Grind approximately 110 to 150 grams of resin and combine it with 300 milliliters of water in the distillation flask. Seal all connections tightly to prevent vapor from escaping. Heat the mixture to 120 to 160°C. As the water boils, steam carries the volatile oil compounds upward through the condenser tube, where they cool back into liquid. The condensed mixture of water and oil drips into a collection flask.

The entire distillation run takes about two to two and a half hours. When you’re finished, you’ll have a small amount of liquid in the collection flask with a thin layer of essential oil floating on top of the water. Separate the oil using a separating funnel, a pipette, or by carefully pouring off the water. Expect a very modest yield. From 150 grams of resin, you might collect only 5 to 7 milliliters of essential oil.

Storing Your Oil

Both infused and essential frankincense oil degrade when exposed to oxygen, light, and heat. As soon as you open a bottle, oxidation begins slowly changing the oil’s composition and reducing its potency. Store your oil in dark glass bottles (amber or cobalt blue) with tight-fitting caps. Keep them in a cool, dry place like a cabinet, away from windows and heat sources. Using smaller bottles helps too, because less air gets trapped inside each time you open them.
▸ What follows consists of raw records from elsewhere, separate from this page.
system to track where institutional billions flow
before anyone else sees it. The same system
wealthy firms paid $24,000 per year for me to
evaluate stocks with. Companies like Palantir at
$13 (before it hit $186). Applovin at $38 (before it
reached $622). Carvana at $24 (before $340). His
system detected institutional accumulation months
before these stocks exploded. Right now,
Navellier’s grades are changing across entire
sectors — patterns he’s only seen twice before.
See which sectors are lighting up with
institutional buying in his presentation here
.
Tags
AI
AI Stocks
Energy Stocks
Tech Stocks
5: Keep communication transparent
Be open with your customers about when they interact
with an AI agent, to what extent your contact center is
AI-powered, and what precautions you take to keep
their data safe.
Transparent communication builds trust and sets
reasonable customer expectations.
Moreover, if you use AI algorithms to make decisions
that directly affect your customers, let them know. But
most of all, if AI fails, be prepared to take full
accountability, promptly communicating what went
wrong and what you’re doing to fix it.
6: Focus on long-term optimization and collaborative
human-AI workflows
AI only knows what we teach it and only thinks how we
A well-stored infused oil typically stays good for 6 to 12 months, depending on the shelf life of the carrier oil you used. Jojoba lasts the longest because it resists oxidation. Essential oils last longer, often 2 to 3 years, but will gradually lose their top notes over time.
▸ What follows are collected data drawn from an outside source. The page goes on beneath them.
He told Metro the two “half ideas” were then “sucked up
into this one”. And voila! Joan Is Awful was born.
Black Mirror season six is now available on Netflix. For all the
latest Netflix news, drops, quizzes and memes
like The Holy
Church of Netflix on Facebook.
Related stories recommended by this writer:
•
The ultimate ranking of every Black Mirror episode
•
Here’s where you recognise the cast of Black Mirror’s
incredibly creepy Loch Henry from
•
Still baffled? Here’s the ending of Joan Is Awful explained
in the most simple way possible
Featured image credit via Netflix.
Using Frankincense Oil Safely

If you made an infused oil, it’s already diluted in carrier oil and is generally safe to apply directly to skin. You can use it as a facial oil, massage oil, or add it to homemade balms and salves.

If you distilled a pure essential oil, never apply it undiluted. Aromatherapists recommend a 1 to 2% dilution for facial use, which works out to about 6 to 12 drops of essential oil per ounce of carrier oil. For body application, you can go up to 5%. Always test a small patch on the inside of your forearm before using a new oil on your face or larger skin areas. Wait 24 hours and check for redness or irritation before broader use.